Y es que les ha salido una película funambulista que camina hábil y segura por un delgado cable del que suelen caer muchas películas que intentan acercarse a lugares que no son comunes. Ese cable tiene a un lado la tentación de usar el contexto de los desahucios como recurso efectista para contarnos la enésima ucronía personal de su autor, y en el otro, la tibieza de pasar de puntillas por la realidad para beneficiarse de su tirón taquillero, pero sin molestar a nadie. En vez de eso, sales del cine con la certeza de que cualquiera que haya pasado por el movimiento de vivienda o que haya sido víctima o testigo de esta vergüenza nacional, sabe que la película tiene más verdad que cualquier telediario.
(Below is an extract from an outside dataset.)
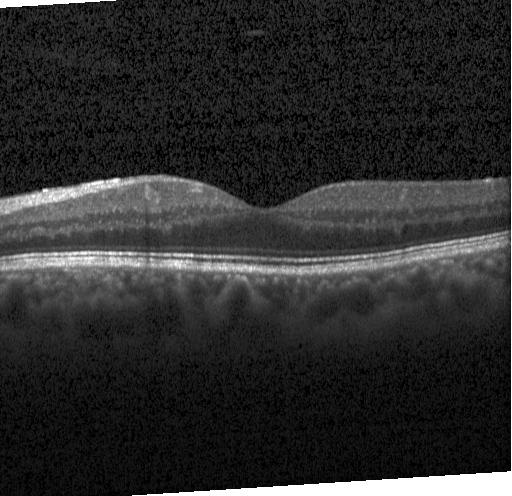

OCT line scan, Heidelberg Spectralis OCT system, through the macula.
Macular OCT: no evidence of CNV, DME, or drusen.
Y por si eso fuera poco, que no lo es, se atreven a meterle el dedo en el ojo al sistema, que no a los funcionarios que no tienen más remedio que operar en él, que no sale muy bien parado en esta película como no lo sale en la retina de quien, en algún momento, ha sido víctima de la sinrazón de la lógica capitalista y ha necesitado que el Estado del bienestar salga en su ayuda.
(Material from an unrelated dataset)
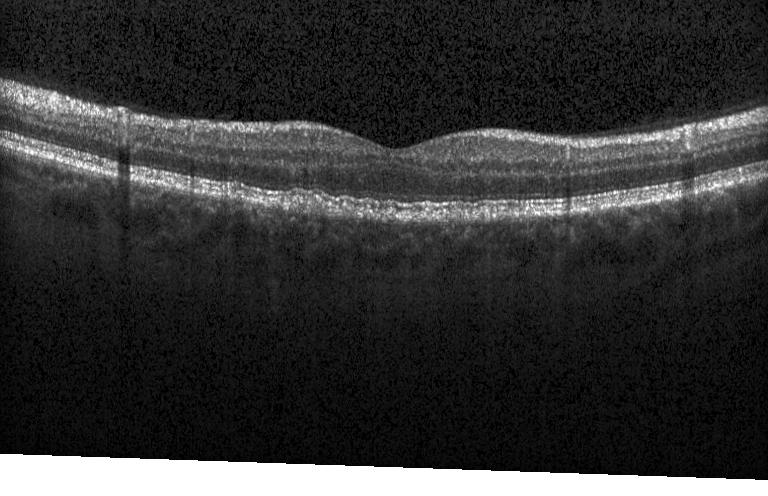

Finding: multiple drusen.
Ya superada incluso la resaca de la llantina reflexiono sobre la capacidad que puede tener una película para cambiar marcos, y pienso en todos esos espectadores que van a asomarse a En los márgenes durante las próximas semanas. Imagino que habrá muchos cuya visión de los desahucios está esculpida por esa otra pantalla más pequeña, y por desgracia hegemónica, que aún no brilla por su ausencia en la mayoría de hogares y que construye, con la eficacia de una gota serena, los marcos de pensamiento de quien no tiene tiempo para pensar. Y siento algo así como si mi estómago sonriese imaginando la posibilidad de que 105 intensos minutos de lágrimas sean suficientes para pudrir esos enfermizos marcos y que después cada uno, libremente y de camino a casa desde el cine, empiece a construir su propio marco de pensamiento. Un marco de pensamiento que además de ser propio se ubique cerca de la realidad y atesore esa certeza transversal, indiscutible, y como insinúa el personaje de Luis Tosar, ineludible: y es que el elemento imprescindible de la vida, y al que hay que proteger por encima de todo lo demás no es la propiedad, ni el dinero, ni los privilegios, ni si quiera las ideas de cada cual; son las personas, y personas es nombre común, plural y por cierto…femenino.
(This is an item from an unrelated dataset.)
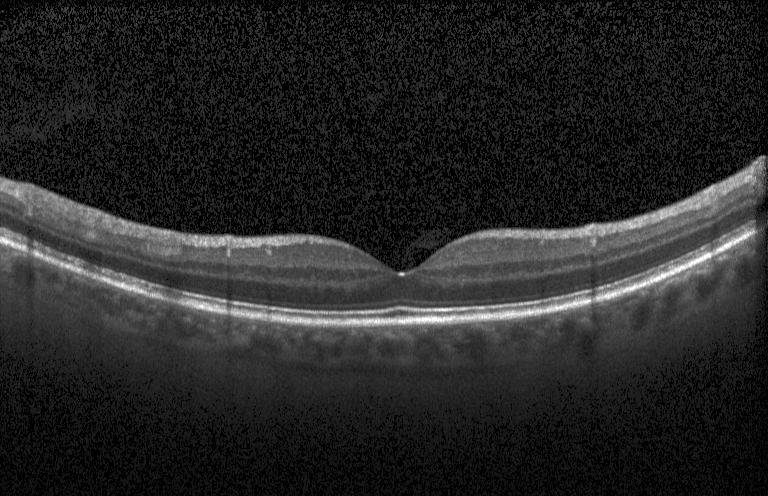 Dx: no choroidal neovascularization, diabetic macular edema, or drusen.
De eso a que la opinión pública le dé por fin el espaldarazo definitivo a la necesidad de la aprobación ya de la Ley de Vivienda que está bloqueada en el Congreso no hay ni un paso. Porque no existe motivo alguno para que esa ley no salga adelante con todas las garantías que las personas afectadas necesitan, así que ojalá el cine, como no pocas veces ha hecho, funcione y En los márgenes no sea la primera de una trilogía.